Exportadores asumen requisitos de EE.UU.

Gabriel Sánchez Campbell Los productores y comercializadores nacionales que desde enero de este año exportan productos a Estados Unidos bajo las nuevas normas y especificaciones de la Ley Antibioterrorismo, no han tenido mayores inconvenientes y más bien les ha ayudado a ser más ordenados y eficientes. “Salvo algunas excepciones, los exportadores han demostrado eficiencia con […]

Gabriel Sánchez Campbell

Los productores y comercializadores nacionales que desde enero de este año exportan productos a Estados Unidos bajo las nuevas normas y especificaciones de la Ley Antibioterrorismo, no han tenido mayores inconvenientes y más bien les ha ayudado a ser más ordenados y eficientes.

“Salvo algunas excepciones, los exportadores han demostrado eficiencia con la aplicación de la ley”, asegura Roberto Brenes, un experto en comercio internacional.

“Casi todos han demostrado que cuando quieren hacer las cosas, las logran”, confirma Diego Velásquez, encargado de Inocuidad de Alimentos, en la Dirección General de Protección y Sanidad Agropecuaria (DGPSA).

Velásquez explica que los exportadores de Nicaragua han cumplido con las especificaciones y requerimientos hechos por las autoridades norteamericanas para efectos de la Ley del Antibioterrorismo.

La legislación norteamericana cuyo nombre específico es Ley de Seguridad en la Salud Pública, Preparación y Respuesta Contra el Bioterrorismo, nació por el miedo que se desató después que varias personas en Estados Unidos murieron por los ataques misteriosos de ántrax, luego de los atentados terroristas del 11 de septiembre del 2002.

Con ella se ayudará al FDA, la Administración de Alimentos y Medicinas de los Estados Unidos a rastrear alimentos comestibles que estén implicados en cualquier emergencia futura, incluso por contaminación relacionada al bioterrorismo.

El bioterrorismo es el ataque biológico en el que un agente tóxico y nocivo puede llegar a un grupo de personas o a una comunidad entera y causar trastornos de salud. Incluso la muerte a través de la previa contaminación a través de un alimento, por el ambiente o cualquier medio de propagación.

Los requerimientos de esta legislación norteamericana conllevan a que los productores, procesadores, manufacturadores, transportistas, almacenadores y acopiadores de productos alimenticios lleven un minucioso y detallado control del proceso de transporte y manipulación que recibió un producto desde que salió de una finca hasta que llegó a Estados Unidos.

El punto es los requerimientos que ese país está pidiendo que cada uno de los exportadores cumplan, en caso de que el producto sea detenido, conlleva a mantener un minucioso proceso de documentación que tiene que ser puesta a la orden de las autoridades norteamericanas ipso facto.

Sino la empresa estaría incurriendo en algún delito y le podrían rechazar el producto, suspender el permiso para vender en ese país o hasta ir a la cárcel si se encuentran alteraciones o agentes patógenos en la mercadería.

Antes para exportar sólo se necesitaba el registro sanitario y la etiqueta del producto, pero cumpliendo los requerimientos de inocuidad y comercial. Hoy no, son más cosas.

EL PROCESO

En el período de octubre a diciembre del año pasado, el momento que las empresas exportadoras tenían para registrar su actividad comercial en Estados Unidos en Nicaragua se desarrollaron una serie de seminarios para que los productores y comercializadores locales supieran qué cosas eran las que deberían cumplir a cabalidad para introducir alimentos al mercado norteamericano.

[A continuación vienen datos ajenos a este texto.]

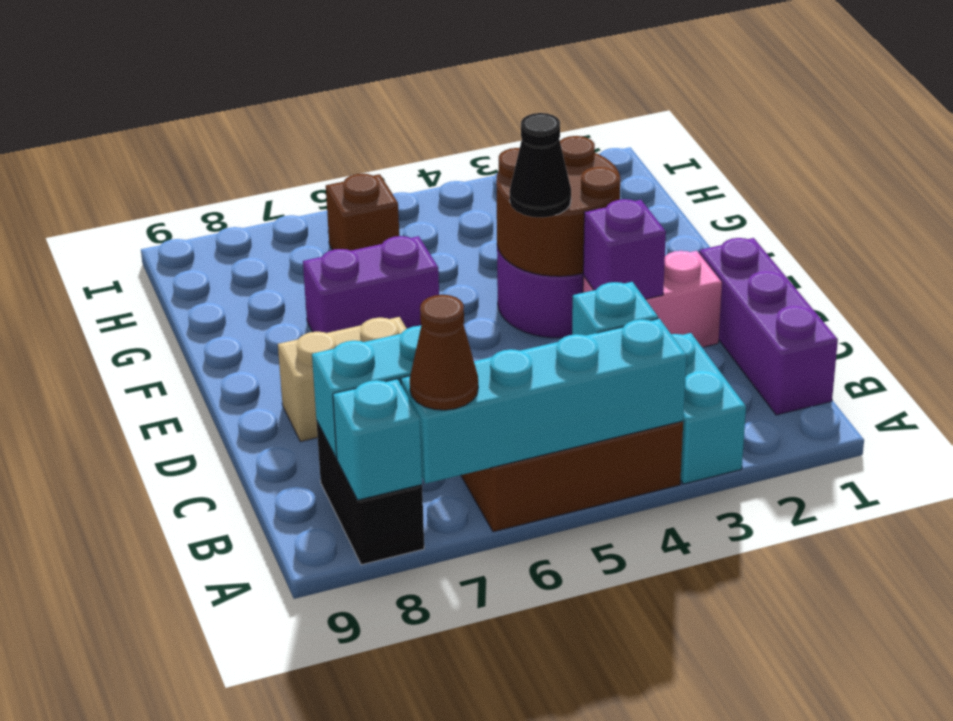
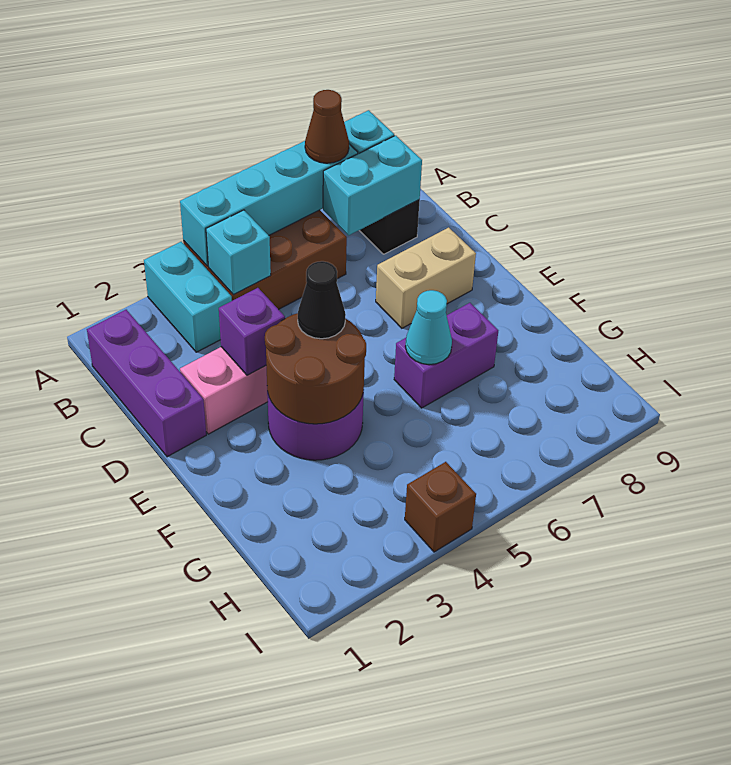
none -> cyan 1x1 cone [405,290,452,365]
brown 1x1 brick [326,174,399,251] -> brown 1x1 brick moved to [405,462,476,552]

Así antes del 12 de diciembre, fecha que cerraba el período de inscripción 40 empresas nacionales se registraron. Hoy día hay unas 180 registradas, donde 65 por ciento corresponden a comercializadores, según Álvaro Icaza Tellería, coordinador local para Nicaragua del Organismo Internacional Regional de Sanidad Agropecuaria (OIRSA).

ARMA SIN USO

Hasta el momento la Ley Antibioterrorismo no ha sido usada como barrera no arancelaria que restrinja la actividad comercial entre Estados Unidos y un país determinado. No obstante nadie descarta que en cualquier momento esta legislación se use como un arma para perjudicar a una nación.

Desde que se anunció que las exportaciones a Estados Unidos deberían cumplir estos controles, miles de exportadores temían que esta legislación se usara como barrera no arancelaria.

Jorge Brenes, gerente general de la Asociación Nicaragüense de Productores de Productos no Tradicionales (Apenn), asegura que la preparación para que los productores locales no tuvieran problemas fue exhaustiva y valió la pena. “Por eso es que salvo en el caso de algunos exportadores de leche, los demás han cumplido”.